La respuesta del escriba es una guía para nosotros: para Dios es más importante la entrega de nuestro corazón que cualquier sacrificio o esfuerzo que hagamos, aunque también éstos sean valiosos y fructíferos. Él quiere que acojamos su amor y le correspondamos. He aquí la gracia más grande: poder escuchar y comprender cómo Dios nos muestra Su amor, y entonces aprender a encontrarnos con el prójimo y con nosotros mismos en este amor.
Si vamos adquiriendo un “oído de discípulo”, seremos capaces de reconocer cada vez más este amor, que es el fundamento de nuestra existencia. “El Señor, Yahvé, (…) cada mañana despierta mis oídos para que oiga como discípulo” (Is 50,4).
Cada persona está llamada a tener este encuentro decisivo con Dios, y cada persona ha sido creada a imagen y semejanza Suya (Gen 1,27), por más desfigurada que esté aquella imagen.
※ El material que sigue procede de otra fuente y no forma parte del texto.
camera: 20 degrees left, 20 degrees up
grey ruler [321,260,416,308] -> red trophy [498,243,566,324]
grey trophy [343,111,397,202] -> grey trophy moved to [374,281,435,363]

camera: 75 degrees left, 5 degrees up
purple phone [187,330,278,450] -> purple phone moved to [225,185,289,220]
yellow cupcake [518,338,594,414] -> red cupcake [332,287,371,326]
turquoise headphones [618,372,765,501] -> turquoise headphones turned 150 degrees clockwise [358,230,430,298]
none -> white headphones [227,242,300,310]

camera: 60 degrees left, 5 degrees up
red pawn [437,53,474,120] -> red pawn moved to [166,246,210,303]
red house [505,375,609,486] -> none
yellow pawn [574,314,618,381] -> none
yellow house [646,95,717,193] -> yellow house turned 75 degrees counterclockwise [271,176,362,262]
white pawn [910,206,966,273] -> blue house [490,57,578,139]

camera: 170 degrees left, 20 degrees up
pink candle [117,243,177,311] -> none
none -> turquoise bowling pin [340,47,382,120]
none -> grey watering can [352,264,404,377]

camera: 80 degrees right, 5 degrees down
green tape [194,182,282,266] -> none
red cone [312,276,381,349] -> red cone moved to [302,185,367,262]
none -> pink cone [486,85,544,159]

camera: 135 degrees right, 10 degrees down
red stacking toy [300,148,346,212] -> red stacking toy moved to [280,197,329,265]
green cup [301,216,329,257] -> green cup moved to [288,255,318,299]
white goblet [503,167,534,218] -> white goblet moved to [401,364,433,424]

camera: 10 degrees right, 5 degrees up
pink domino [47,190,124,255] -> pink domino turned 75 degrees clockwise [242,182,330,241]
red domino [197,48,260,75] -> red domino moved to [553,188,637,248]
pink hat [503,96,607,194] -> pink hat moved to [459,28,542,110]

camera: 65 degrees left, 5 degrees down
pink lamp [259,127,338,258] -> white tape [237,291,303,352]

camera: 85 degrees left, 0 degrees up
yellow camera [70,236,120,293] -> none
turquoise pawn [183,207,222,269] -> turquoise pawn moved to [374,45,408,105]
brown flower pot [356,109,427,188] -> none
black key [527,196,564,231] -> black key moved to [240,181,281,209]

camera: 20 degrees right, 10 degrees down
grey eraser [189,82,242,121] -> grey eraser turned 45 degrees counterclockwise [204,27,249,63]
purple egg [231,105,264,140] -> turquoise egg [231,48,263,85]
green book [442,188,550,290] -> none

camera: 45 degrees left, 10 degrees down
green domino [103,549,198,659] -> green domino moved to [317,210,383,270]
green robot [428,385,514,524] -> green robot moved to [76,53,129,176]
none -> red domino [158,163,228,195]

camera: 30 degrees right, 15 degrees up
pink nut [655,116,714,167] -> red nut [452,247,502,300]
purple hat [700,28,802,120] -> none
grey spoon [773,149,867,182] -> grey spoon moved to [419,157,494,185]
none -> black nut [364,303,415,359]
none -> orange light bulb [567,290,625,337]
Cuando uno se encuentra con esta verdad fundamental, puede hallar el camino de regreso a casa, a su verdadero hogar, que había perdido a causa del pecado original y sus consecuencias.
Pero también debemos meditar este primer mandamiento desde la perspectiva de Dios: Él anhela que nosotros, los hombres, lo cumplamos, para poder darnos todo lo que nos tiene preparado. Si nos desviamos en nuestro camino, permanecemos en las tinieblas y vivimos como en “sombra de la muerte” (cf. Lc 1,79); mientras el amor de Dios busca cualquier posibilidad de tocarnos con Su luz.